Calvin also had some definite ideas about the Lord's Supper. He believed the church should not admit members to the table until they had made profession faith. The profession included testimony to the minister that the person "wishes to live according to the Reformation of the Gospel and knows the creed, the Lord's Prayer, and the commandments of God." Elements of the Supper were not to be gazed on or idolized. Calvin opposed carrying the bread about in the service, elevating it, or otherwise showing it undue interest. He was indifferent to the color of the wine and to whether people tore the bread from a loaf handed between them or had it passed already divided. Basically he expected members to be present at the supper, to behave, and to attend from start to finish—all of which were issues often discussed in consistory.
Reliable Guides
To most of us Calvin's liturgy sounds surprisingly familiar. That's because many of his ideas and practices are evident in Reformed worship services today. His principles still are reliable guides. Many worship committees would benefit from a careful study of these principles before adding needless clutter and confusion to the Sunday morning liturgy in an attempt to be inno- vative."
Calvin's main legacy to us, and his most important contribution to the Reformation and to Christians today was his emphasis on worship. He directed all of his work toward helping people genuinely honor and reverence God.


----------



## Coram Deo (Jul 26, 2007)

Patterns of Worship Through Scripture

Patterns of Worship in Exodus 19-24



Assembling for Worship 
Entering the Presence of God through the Sacrifice
Hearing the Word of God
Prayer of the Covenant Community
Covenant Meal



Notice the worship in Exodus 19-24 has no psalmody because it came before the time of David. Nonetheless the basic contours remain identical in all biblical worship.

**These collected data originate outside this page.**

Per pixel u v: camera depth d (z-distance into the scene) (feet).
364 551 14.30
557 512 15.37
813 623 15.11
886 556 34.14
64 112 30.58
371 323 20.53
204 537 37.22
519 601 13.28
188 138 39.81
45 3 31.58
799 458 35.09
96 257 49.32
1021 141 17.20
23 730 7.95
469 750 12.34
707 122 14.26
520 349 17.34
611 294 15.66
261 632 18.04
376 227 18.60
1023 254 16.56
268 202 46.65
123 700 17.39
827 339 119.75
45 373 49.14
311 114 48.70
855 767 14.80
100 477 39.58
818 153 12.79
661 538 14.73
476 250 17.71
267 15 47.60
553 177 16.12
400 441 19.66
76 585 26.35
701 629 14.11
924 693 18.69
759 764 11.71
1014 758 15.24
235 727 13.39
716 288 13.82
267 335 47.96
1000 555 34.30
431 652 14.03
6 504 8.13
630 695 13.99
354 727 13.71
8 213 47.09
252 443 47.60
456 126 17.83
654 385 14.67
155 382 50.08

Psalms fit at various points throughout the pattern. In 2 Chronicles 5-7 there are two psalms of praise.


It interesting that virtually all of Christian worship from the 1st through the 17th centuries follows this pattern (with the exception of the medieval loss of the sermon and the reformation's loss of weekly communion-which really should also be blamed on the medieval tendency to restrict communion to the priests). Both in the patristic and reformation eras there was a self-conscious understanding that the heavenly worship was the model upon which all earthly worship must be based.


Patterns of Worship in 2 Chronicles 5-7



Assembling the people in Zion (2 Chron 5:2-5)
Sacrificing the sheep and oxen (2 Chron 5:6)
Entering the Most Holy Place (2 Chron 5:7-10)
Singing the praise of God (2 Chron 5:11-14)
Hearing the Word of God, read and preached (2 Chron 6:1-11)
Praying for the covenant community (2 Chron 6:12-42)
Fire from heaven (2 Chron 7:1-2)
Singing praise in response to the fire from heaven (2 Chron 7:3)
Sacrificing the peace offerings/covenant meal (2 Chron 7:4-9)
Benediction (not stated, but possibly from Numbers 6:24-27) 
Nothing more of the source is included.